Now we are now about to learn that ticklishness is also an interdisciplinary idea, and has even penetrated the intimidating world of hard science.

Maya Lipert, a Chemistry major heading to the University of Michigan Ann-Arbor for graduate school, gave special attention to one of the presentations at a recent conference in Philadelphia. Why? The subject matter was none other than tickle voltages, the most ticklish term in the awe-inspiring world of quadrupole ion trap mass spectrometry.

As it is about the size of a tennis ball, Lipert attempted to smash one of these ticklish mass spectrometers with her powerful forehand at one point on the weekend. It took a whole team of scientists to subdue the former tennis standout who holds a career 60-17 singles record at the Division III level.

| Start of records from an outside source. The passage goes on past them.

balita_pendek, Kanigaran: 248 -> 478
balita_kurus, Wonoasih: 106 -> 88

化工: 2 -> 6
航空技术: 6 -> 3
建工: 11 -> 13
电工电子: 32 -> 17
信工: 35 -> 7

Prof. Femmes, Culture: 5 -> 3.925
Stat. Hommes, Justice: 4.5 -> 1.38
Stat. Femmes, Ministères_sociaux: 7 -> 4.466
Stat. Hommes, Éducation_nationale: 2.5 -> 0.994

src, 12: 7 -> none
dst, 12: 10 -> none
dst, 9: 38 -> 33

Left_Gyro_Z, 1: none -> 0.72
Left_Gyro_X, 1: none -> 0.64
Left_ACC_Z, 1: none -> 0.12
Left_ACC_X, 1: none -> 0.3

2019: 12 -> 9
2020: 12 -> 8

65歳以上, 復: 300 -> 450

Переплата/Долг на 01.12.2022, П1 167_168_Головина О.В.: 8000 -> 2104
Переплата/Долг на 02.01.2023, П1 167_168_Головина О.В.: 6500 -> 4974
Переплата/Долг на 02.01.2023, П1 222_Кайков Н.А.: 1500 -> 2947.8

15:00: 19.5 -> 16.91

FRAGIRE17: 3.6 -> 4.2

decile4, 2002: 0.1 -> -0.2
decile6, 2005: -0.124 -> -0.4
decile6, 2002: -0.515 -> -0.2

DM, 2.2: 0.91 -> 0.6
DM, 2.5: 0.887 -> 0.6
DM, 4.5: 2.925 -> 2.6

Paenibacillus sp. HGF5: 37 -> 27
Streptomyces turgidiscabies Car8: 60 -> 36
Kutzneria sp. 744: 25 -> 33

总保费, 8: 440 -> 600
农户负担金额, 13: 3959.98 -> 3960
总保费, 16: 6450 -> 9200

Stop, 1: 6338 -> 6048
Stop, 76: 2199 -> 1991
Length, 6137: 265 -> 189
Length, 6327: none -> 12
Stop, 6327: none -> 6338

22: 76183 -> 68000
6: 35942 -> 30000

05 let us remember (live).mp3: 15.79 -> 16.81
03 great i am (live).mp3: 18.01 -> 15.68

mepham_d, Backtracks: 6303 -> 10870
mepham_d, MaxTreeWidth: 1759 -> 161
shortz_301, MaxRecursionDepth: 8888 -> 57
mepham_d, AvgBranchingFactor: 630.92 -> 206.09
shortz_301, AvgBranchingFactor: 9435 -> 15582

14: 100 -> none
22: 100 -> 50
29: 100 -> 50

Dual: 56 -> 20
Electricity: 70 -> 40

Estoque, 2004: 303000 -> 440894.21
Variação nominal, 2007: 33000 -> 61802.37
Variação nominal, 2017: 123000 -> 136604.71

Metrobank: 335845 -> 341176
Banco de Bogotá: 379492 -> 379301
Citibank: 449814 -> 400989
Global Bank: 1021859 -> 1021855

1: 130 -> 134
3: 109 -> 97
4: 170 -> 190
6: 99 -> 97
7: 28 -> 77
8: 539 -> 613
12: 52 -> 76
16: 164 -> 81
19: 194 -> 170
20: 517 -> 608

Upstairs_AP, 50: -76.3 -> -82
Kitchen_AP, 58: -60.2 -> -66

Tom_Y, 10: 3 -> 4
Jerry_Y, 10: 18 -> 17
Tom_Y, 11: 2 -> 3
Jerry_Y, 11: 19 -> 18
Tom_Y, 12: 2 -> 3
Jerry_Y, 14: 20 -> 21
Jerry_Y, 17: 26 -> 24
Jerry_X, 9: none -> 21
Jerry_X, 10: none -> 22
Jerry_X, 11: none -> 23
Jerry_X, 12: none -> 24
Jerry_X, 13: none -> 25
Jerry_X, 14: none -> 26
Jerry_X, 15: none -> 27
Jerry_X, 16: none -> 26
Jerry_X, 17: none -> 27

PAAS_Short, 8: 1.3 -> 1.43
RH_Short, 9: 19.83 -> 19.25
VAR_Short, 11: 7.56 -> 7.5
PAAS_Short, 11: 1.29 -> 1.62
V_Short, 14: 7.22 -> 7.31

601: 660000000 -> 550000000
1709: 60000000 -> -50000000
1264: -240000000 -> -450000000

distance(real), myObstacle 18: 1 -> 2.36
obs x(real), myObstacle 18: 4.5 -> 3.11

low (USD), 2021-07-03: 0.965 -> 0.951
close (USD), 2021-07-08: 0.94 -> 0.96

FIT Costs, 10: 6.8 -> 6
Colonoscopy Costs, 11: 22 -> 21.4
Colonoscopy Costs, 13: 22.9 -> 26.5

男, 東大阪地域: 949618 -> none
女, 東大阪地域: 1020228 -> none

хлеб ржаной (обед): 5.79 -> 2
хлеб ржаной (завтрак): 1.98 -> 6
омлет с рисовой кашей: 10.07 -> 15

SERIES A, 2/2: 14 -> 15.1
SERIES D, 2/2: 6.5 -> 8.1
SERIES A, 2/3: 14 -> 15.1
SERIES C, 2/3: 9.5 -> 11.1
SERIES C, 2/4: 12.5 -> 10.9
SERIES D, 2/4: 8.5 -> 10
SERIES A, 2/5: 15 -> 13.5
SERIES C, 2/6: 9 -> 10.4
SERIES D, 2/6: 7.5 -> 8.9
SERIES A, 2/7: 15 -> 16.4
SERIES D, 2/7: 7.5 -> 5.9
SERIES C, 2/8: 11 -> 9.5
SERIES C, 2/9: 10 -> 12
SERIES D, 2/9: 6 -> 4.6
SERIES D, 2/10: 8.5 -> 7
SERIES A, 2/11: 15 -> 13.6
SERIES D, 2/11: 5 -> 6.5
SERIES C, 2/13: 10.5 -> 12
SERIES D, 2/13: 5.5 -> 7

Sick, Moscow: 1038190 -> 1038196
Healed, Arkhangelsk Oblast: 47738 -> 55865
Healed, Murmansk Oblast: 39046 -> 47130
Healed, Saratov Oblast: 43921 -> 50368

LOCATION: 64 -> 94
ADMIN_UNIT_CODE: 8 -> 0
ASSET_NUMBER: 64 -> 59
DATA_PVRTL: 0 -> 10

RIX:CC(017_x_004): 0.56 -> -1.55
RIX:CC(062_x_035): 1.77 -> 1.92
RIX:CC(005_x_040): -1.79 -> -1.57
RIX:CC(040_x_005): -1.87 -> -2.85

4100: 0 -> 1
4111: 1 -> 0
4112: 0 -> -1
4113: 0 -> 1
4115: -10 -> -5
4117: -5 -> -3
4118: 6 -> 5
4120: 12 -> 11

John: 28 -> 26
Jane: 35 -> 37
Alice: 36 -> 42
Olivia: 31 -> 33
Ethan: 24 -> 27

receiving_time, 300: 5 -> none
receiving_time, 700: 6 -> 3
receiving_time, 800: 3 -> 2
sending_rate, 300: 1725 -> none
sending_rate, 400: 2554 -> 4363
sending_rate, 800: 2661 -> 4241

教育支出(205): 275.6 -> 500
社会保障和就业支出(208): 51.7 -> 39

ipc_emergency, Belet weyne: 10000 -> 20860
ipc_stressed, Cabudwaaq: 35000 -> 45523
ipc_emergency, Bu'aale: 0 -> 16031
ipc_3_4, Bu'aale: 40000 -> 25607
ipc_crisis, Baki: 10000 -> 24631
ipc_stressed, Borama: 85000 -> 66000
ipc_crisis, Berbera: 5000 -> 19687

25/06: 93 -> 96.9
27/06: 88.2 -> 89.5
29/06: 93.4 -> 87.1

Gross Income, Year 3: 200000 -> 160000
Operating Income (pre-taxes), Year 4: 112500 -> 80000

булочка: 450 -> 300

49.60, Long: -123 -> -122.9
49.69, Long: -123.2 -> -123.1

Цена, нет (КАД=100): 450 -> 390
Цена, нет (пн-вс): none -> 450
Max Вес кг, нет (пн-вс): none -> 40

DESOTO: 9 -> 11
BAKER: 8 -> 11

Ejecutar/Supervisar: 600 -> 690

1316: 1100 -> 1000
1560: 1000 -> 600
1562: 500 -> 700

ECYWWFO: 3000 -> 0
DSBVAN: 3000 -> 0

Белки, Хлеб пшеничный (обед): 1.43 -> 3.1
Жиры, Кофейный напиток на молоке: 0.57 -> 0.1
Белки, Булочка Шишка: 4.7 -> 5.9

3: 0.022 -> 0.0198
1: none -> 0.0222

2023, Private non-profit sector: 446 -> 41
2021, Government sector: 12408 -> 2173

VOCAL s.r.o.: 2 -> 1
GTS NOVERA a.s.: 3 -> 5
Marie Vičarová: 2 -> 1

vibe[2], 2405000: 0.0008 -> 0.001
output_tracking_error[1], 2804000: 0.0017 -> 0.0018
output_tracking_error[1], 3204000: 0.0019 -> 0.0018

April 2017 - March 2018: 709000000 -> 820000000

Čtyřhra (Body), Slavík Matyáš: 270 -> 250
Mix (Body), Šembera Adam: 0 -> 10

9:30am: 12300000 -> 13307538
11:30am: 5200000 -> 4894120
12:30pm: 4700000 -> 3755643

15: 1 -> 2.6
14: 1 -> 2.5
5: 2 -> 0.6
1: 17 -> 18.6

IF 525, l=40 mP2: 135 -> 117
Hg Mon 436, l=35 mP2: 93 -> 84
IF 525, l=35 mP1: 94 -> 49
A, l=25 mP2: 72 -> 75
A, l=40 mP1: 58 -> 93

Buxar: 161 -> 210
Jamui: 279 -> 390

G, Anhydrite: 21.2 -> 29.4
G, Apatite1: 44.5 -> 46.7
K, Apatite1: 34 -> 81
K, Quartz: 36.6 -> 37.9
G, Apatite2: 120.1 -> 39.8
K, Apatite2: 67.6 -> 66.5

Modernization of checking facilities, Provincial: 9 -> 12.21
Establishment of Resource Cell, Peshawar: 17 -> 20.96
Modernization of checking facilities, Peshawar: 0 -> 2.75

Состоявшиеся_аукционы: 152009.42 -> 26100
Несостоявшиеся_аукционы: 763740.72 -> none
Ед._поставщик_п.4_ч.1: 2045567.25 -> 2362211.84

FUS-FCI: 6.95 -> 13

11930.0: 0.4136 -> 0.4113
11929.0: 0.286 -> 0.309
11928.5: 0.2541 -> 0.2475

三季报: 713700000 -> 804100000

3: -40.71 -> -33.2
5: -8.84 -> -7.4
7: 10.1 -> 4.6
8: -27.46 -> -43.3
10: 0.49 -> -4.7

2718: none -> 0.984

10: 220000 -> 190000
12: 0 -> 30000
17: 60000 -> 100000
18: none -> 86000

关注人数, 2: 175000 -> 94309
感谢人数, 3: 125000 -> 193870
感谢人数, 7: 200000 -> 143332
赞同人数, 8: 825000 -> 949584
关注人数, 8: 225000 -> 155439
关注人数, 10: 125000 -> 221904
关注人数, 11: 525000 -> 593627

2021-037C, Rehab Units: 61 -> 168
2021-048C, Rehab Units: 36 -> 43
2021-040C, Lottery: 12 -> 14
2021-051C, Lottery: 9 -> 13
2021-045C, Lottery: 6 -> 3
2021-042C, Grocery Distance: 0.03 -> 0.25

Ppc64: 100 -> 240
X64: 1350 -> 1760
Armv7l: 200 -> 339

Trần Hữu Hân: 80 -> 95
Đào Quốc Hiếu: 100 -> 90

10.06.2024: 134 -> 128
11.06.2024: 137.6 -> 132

Lipert offered these comments on the conference:

At the 57th annual ASMS conference on mass spectrometry and allied topics in Philadelphia, PA May 31st-June 4th, Laura Simpson and I had thepleasure of attending a talk entitled “Comparison of As-built and Simion model results for a Toroidal Ion Trap Mass Spectrometer” given by Joseph Oliphant from Torion Technologies Inc. The talk featured tickle voltages, which are defined as “an alternating current voltages applied to the endcap electrodes during an excitation period. The amplitude of the voltage is generally small so as to enable fragmentation of the ions by collisions with the helium damping gas rather than ejection.” Matrix Science

This voltage is a standard part of all quadrupole ion trap mass spectrometers, an instrument currently used in the Marzluff research laboratory in the chemistry department at Grinnell College. Oliphant’s research varied the tickle voltage to optimize mass resolution, whereas our experiments hold this voltage constant and vary the radiofrequency (RF) voltage.

Now, for all readers who have become excited and now wish to go out into the world and explore science, be warned: it’s best left to the professionals.

Where will ticklishness emerge next?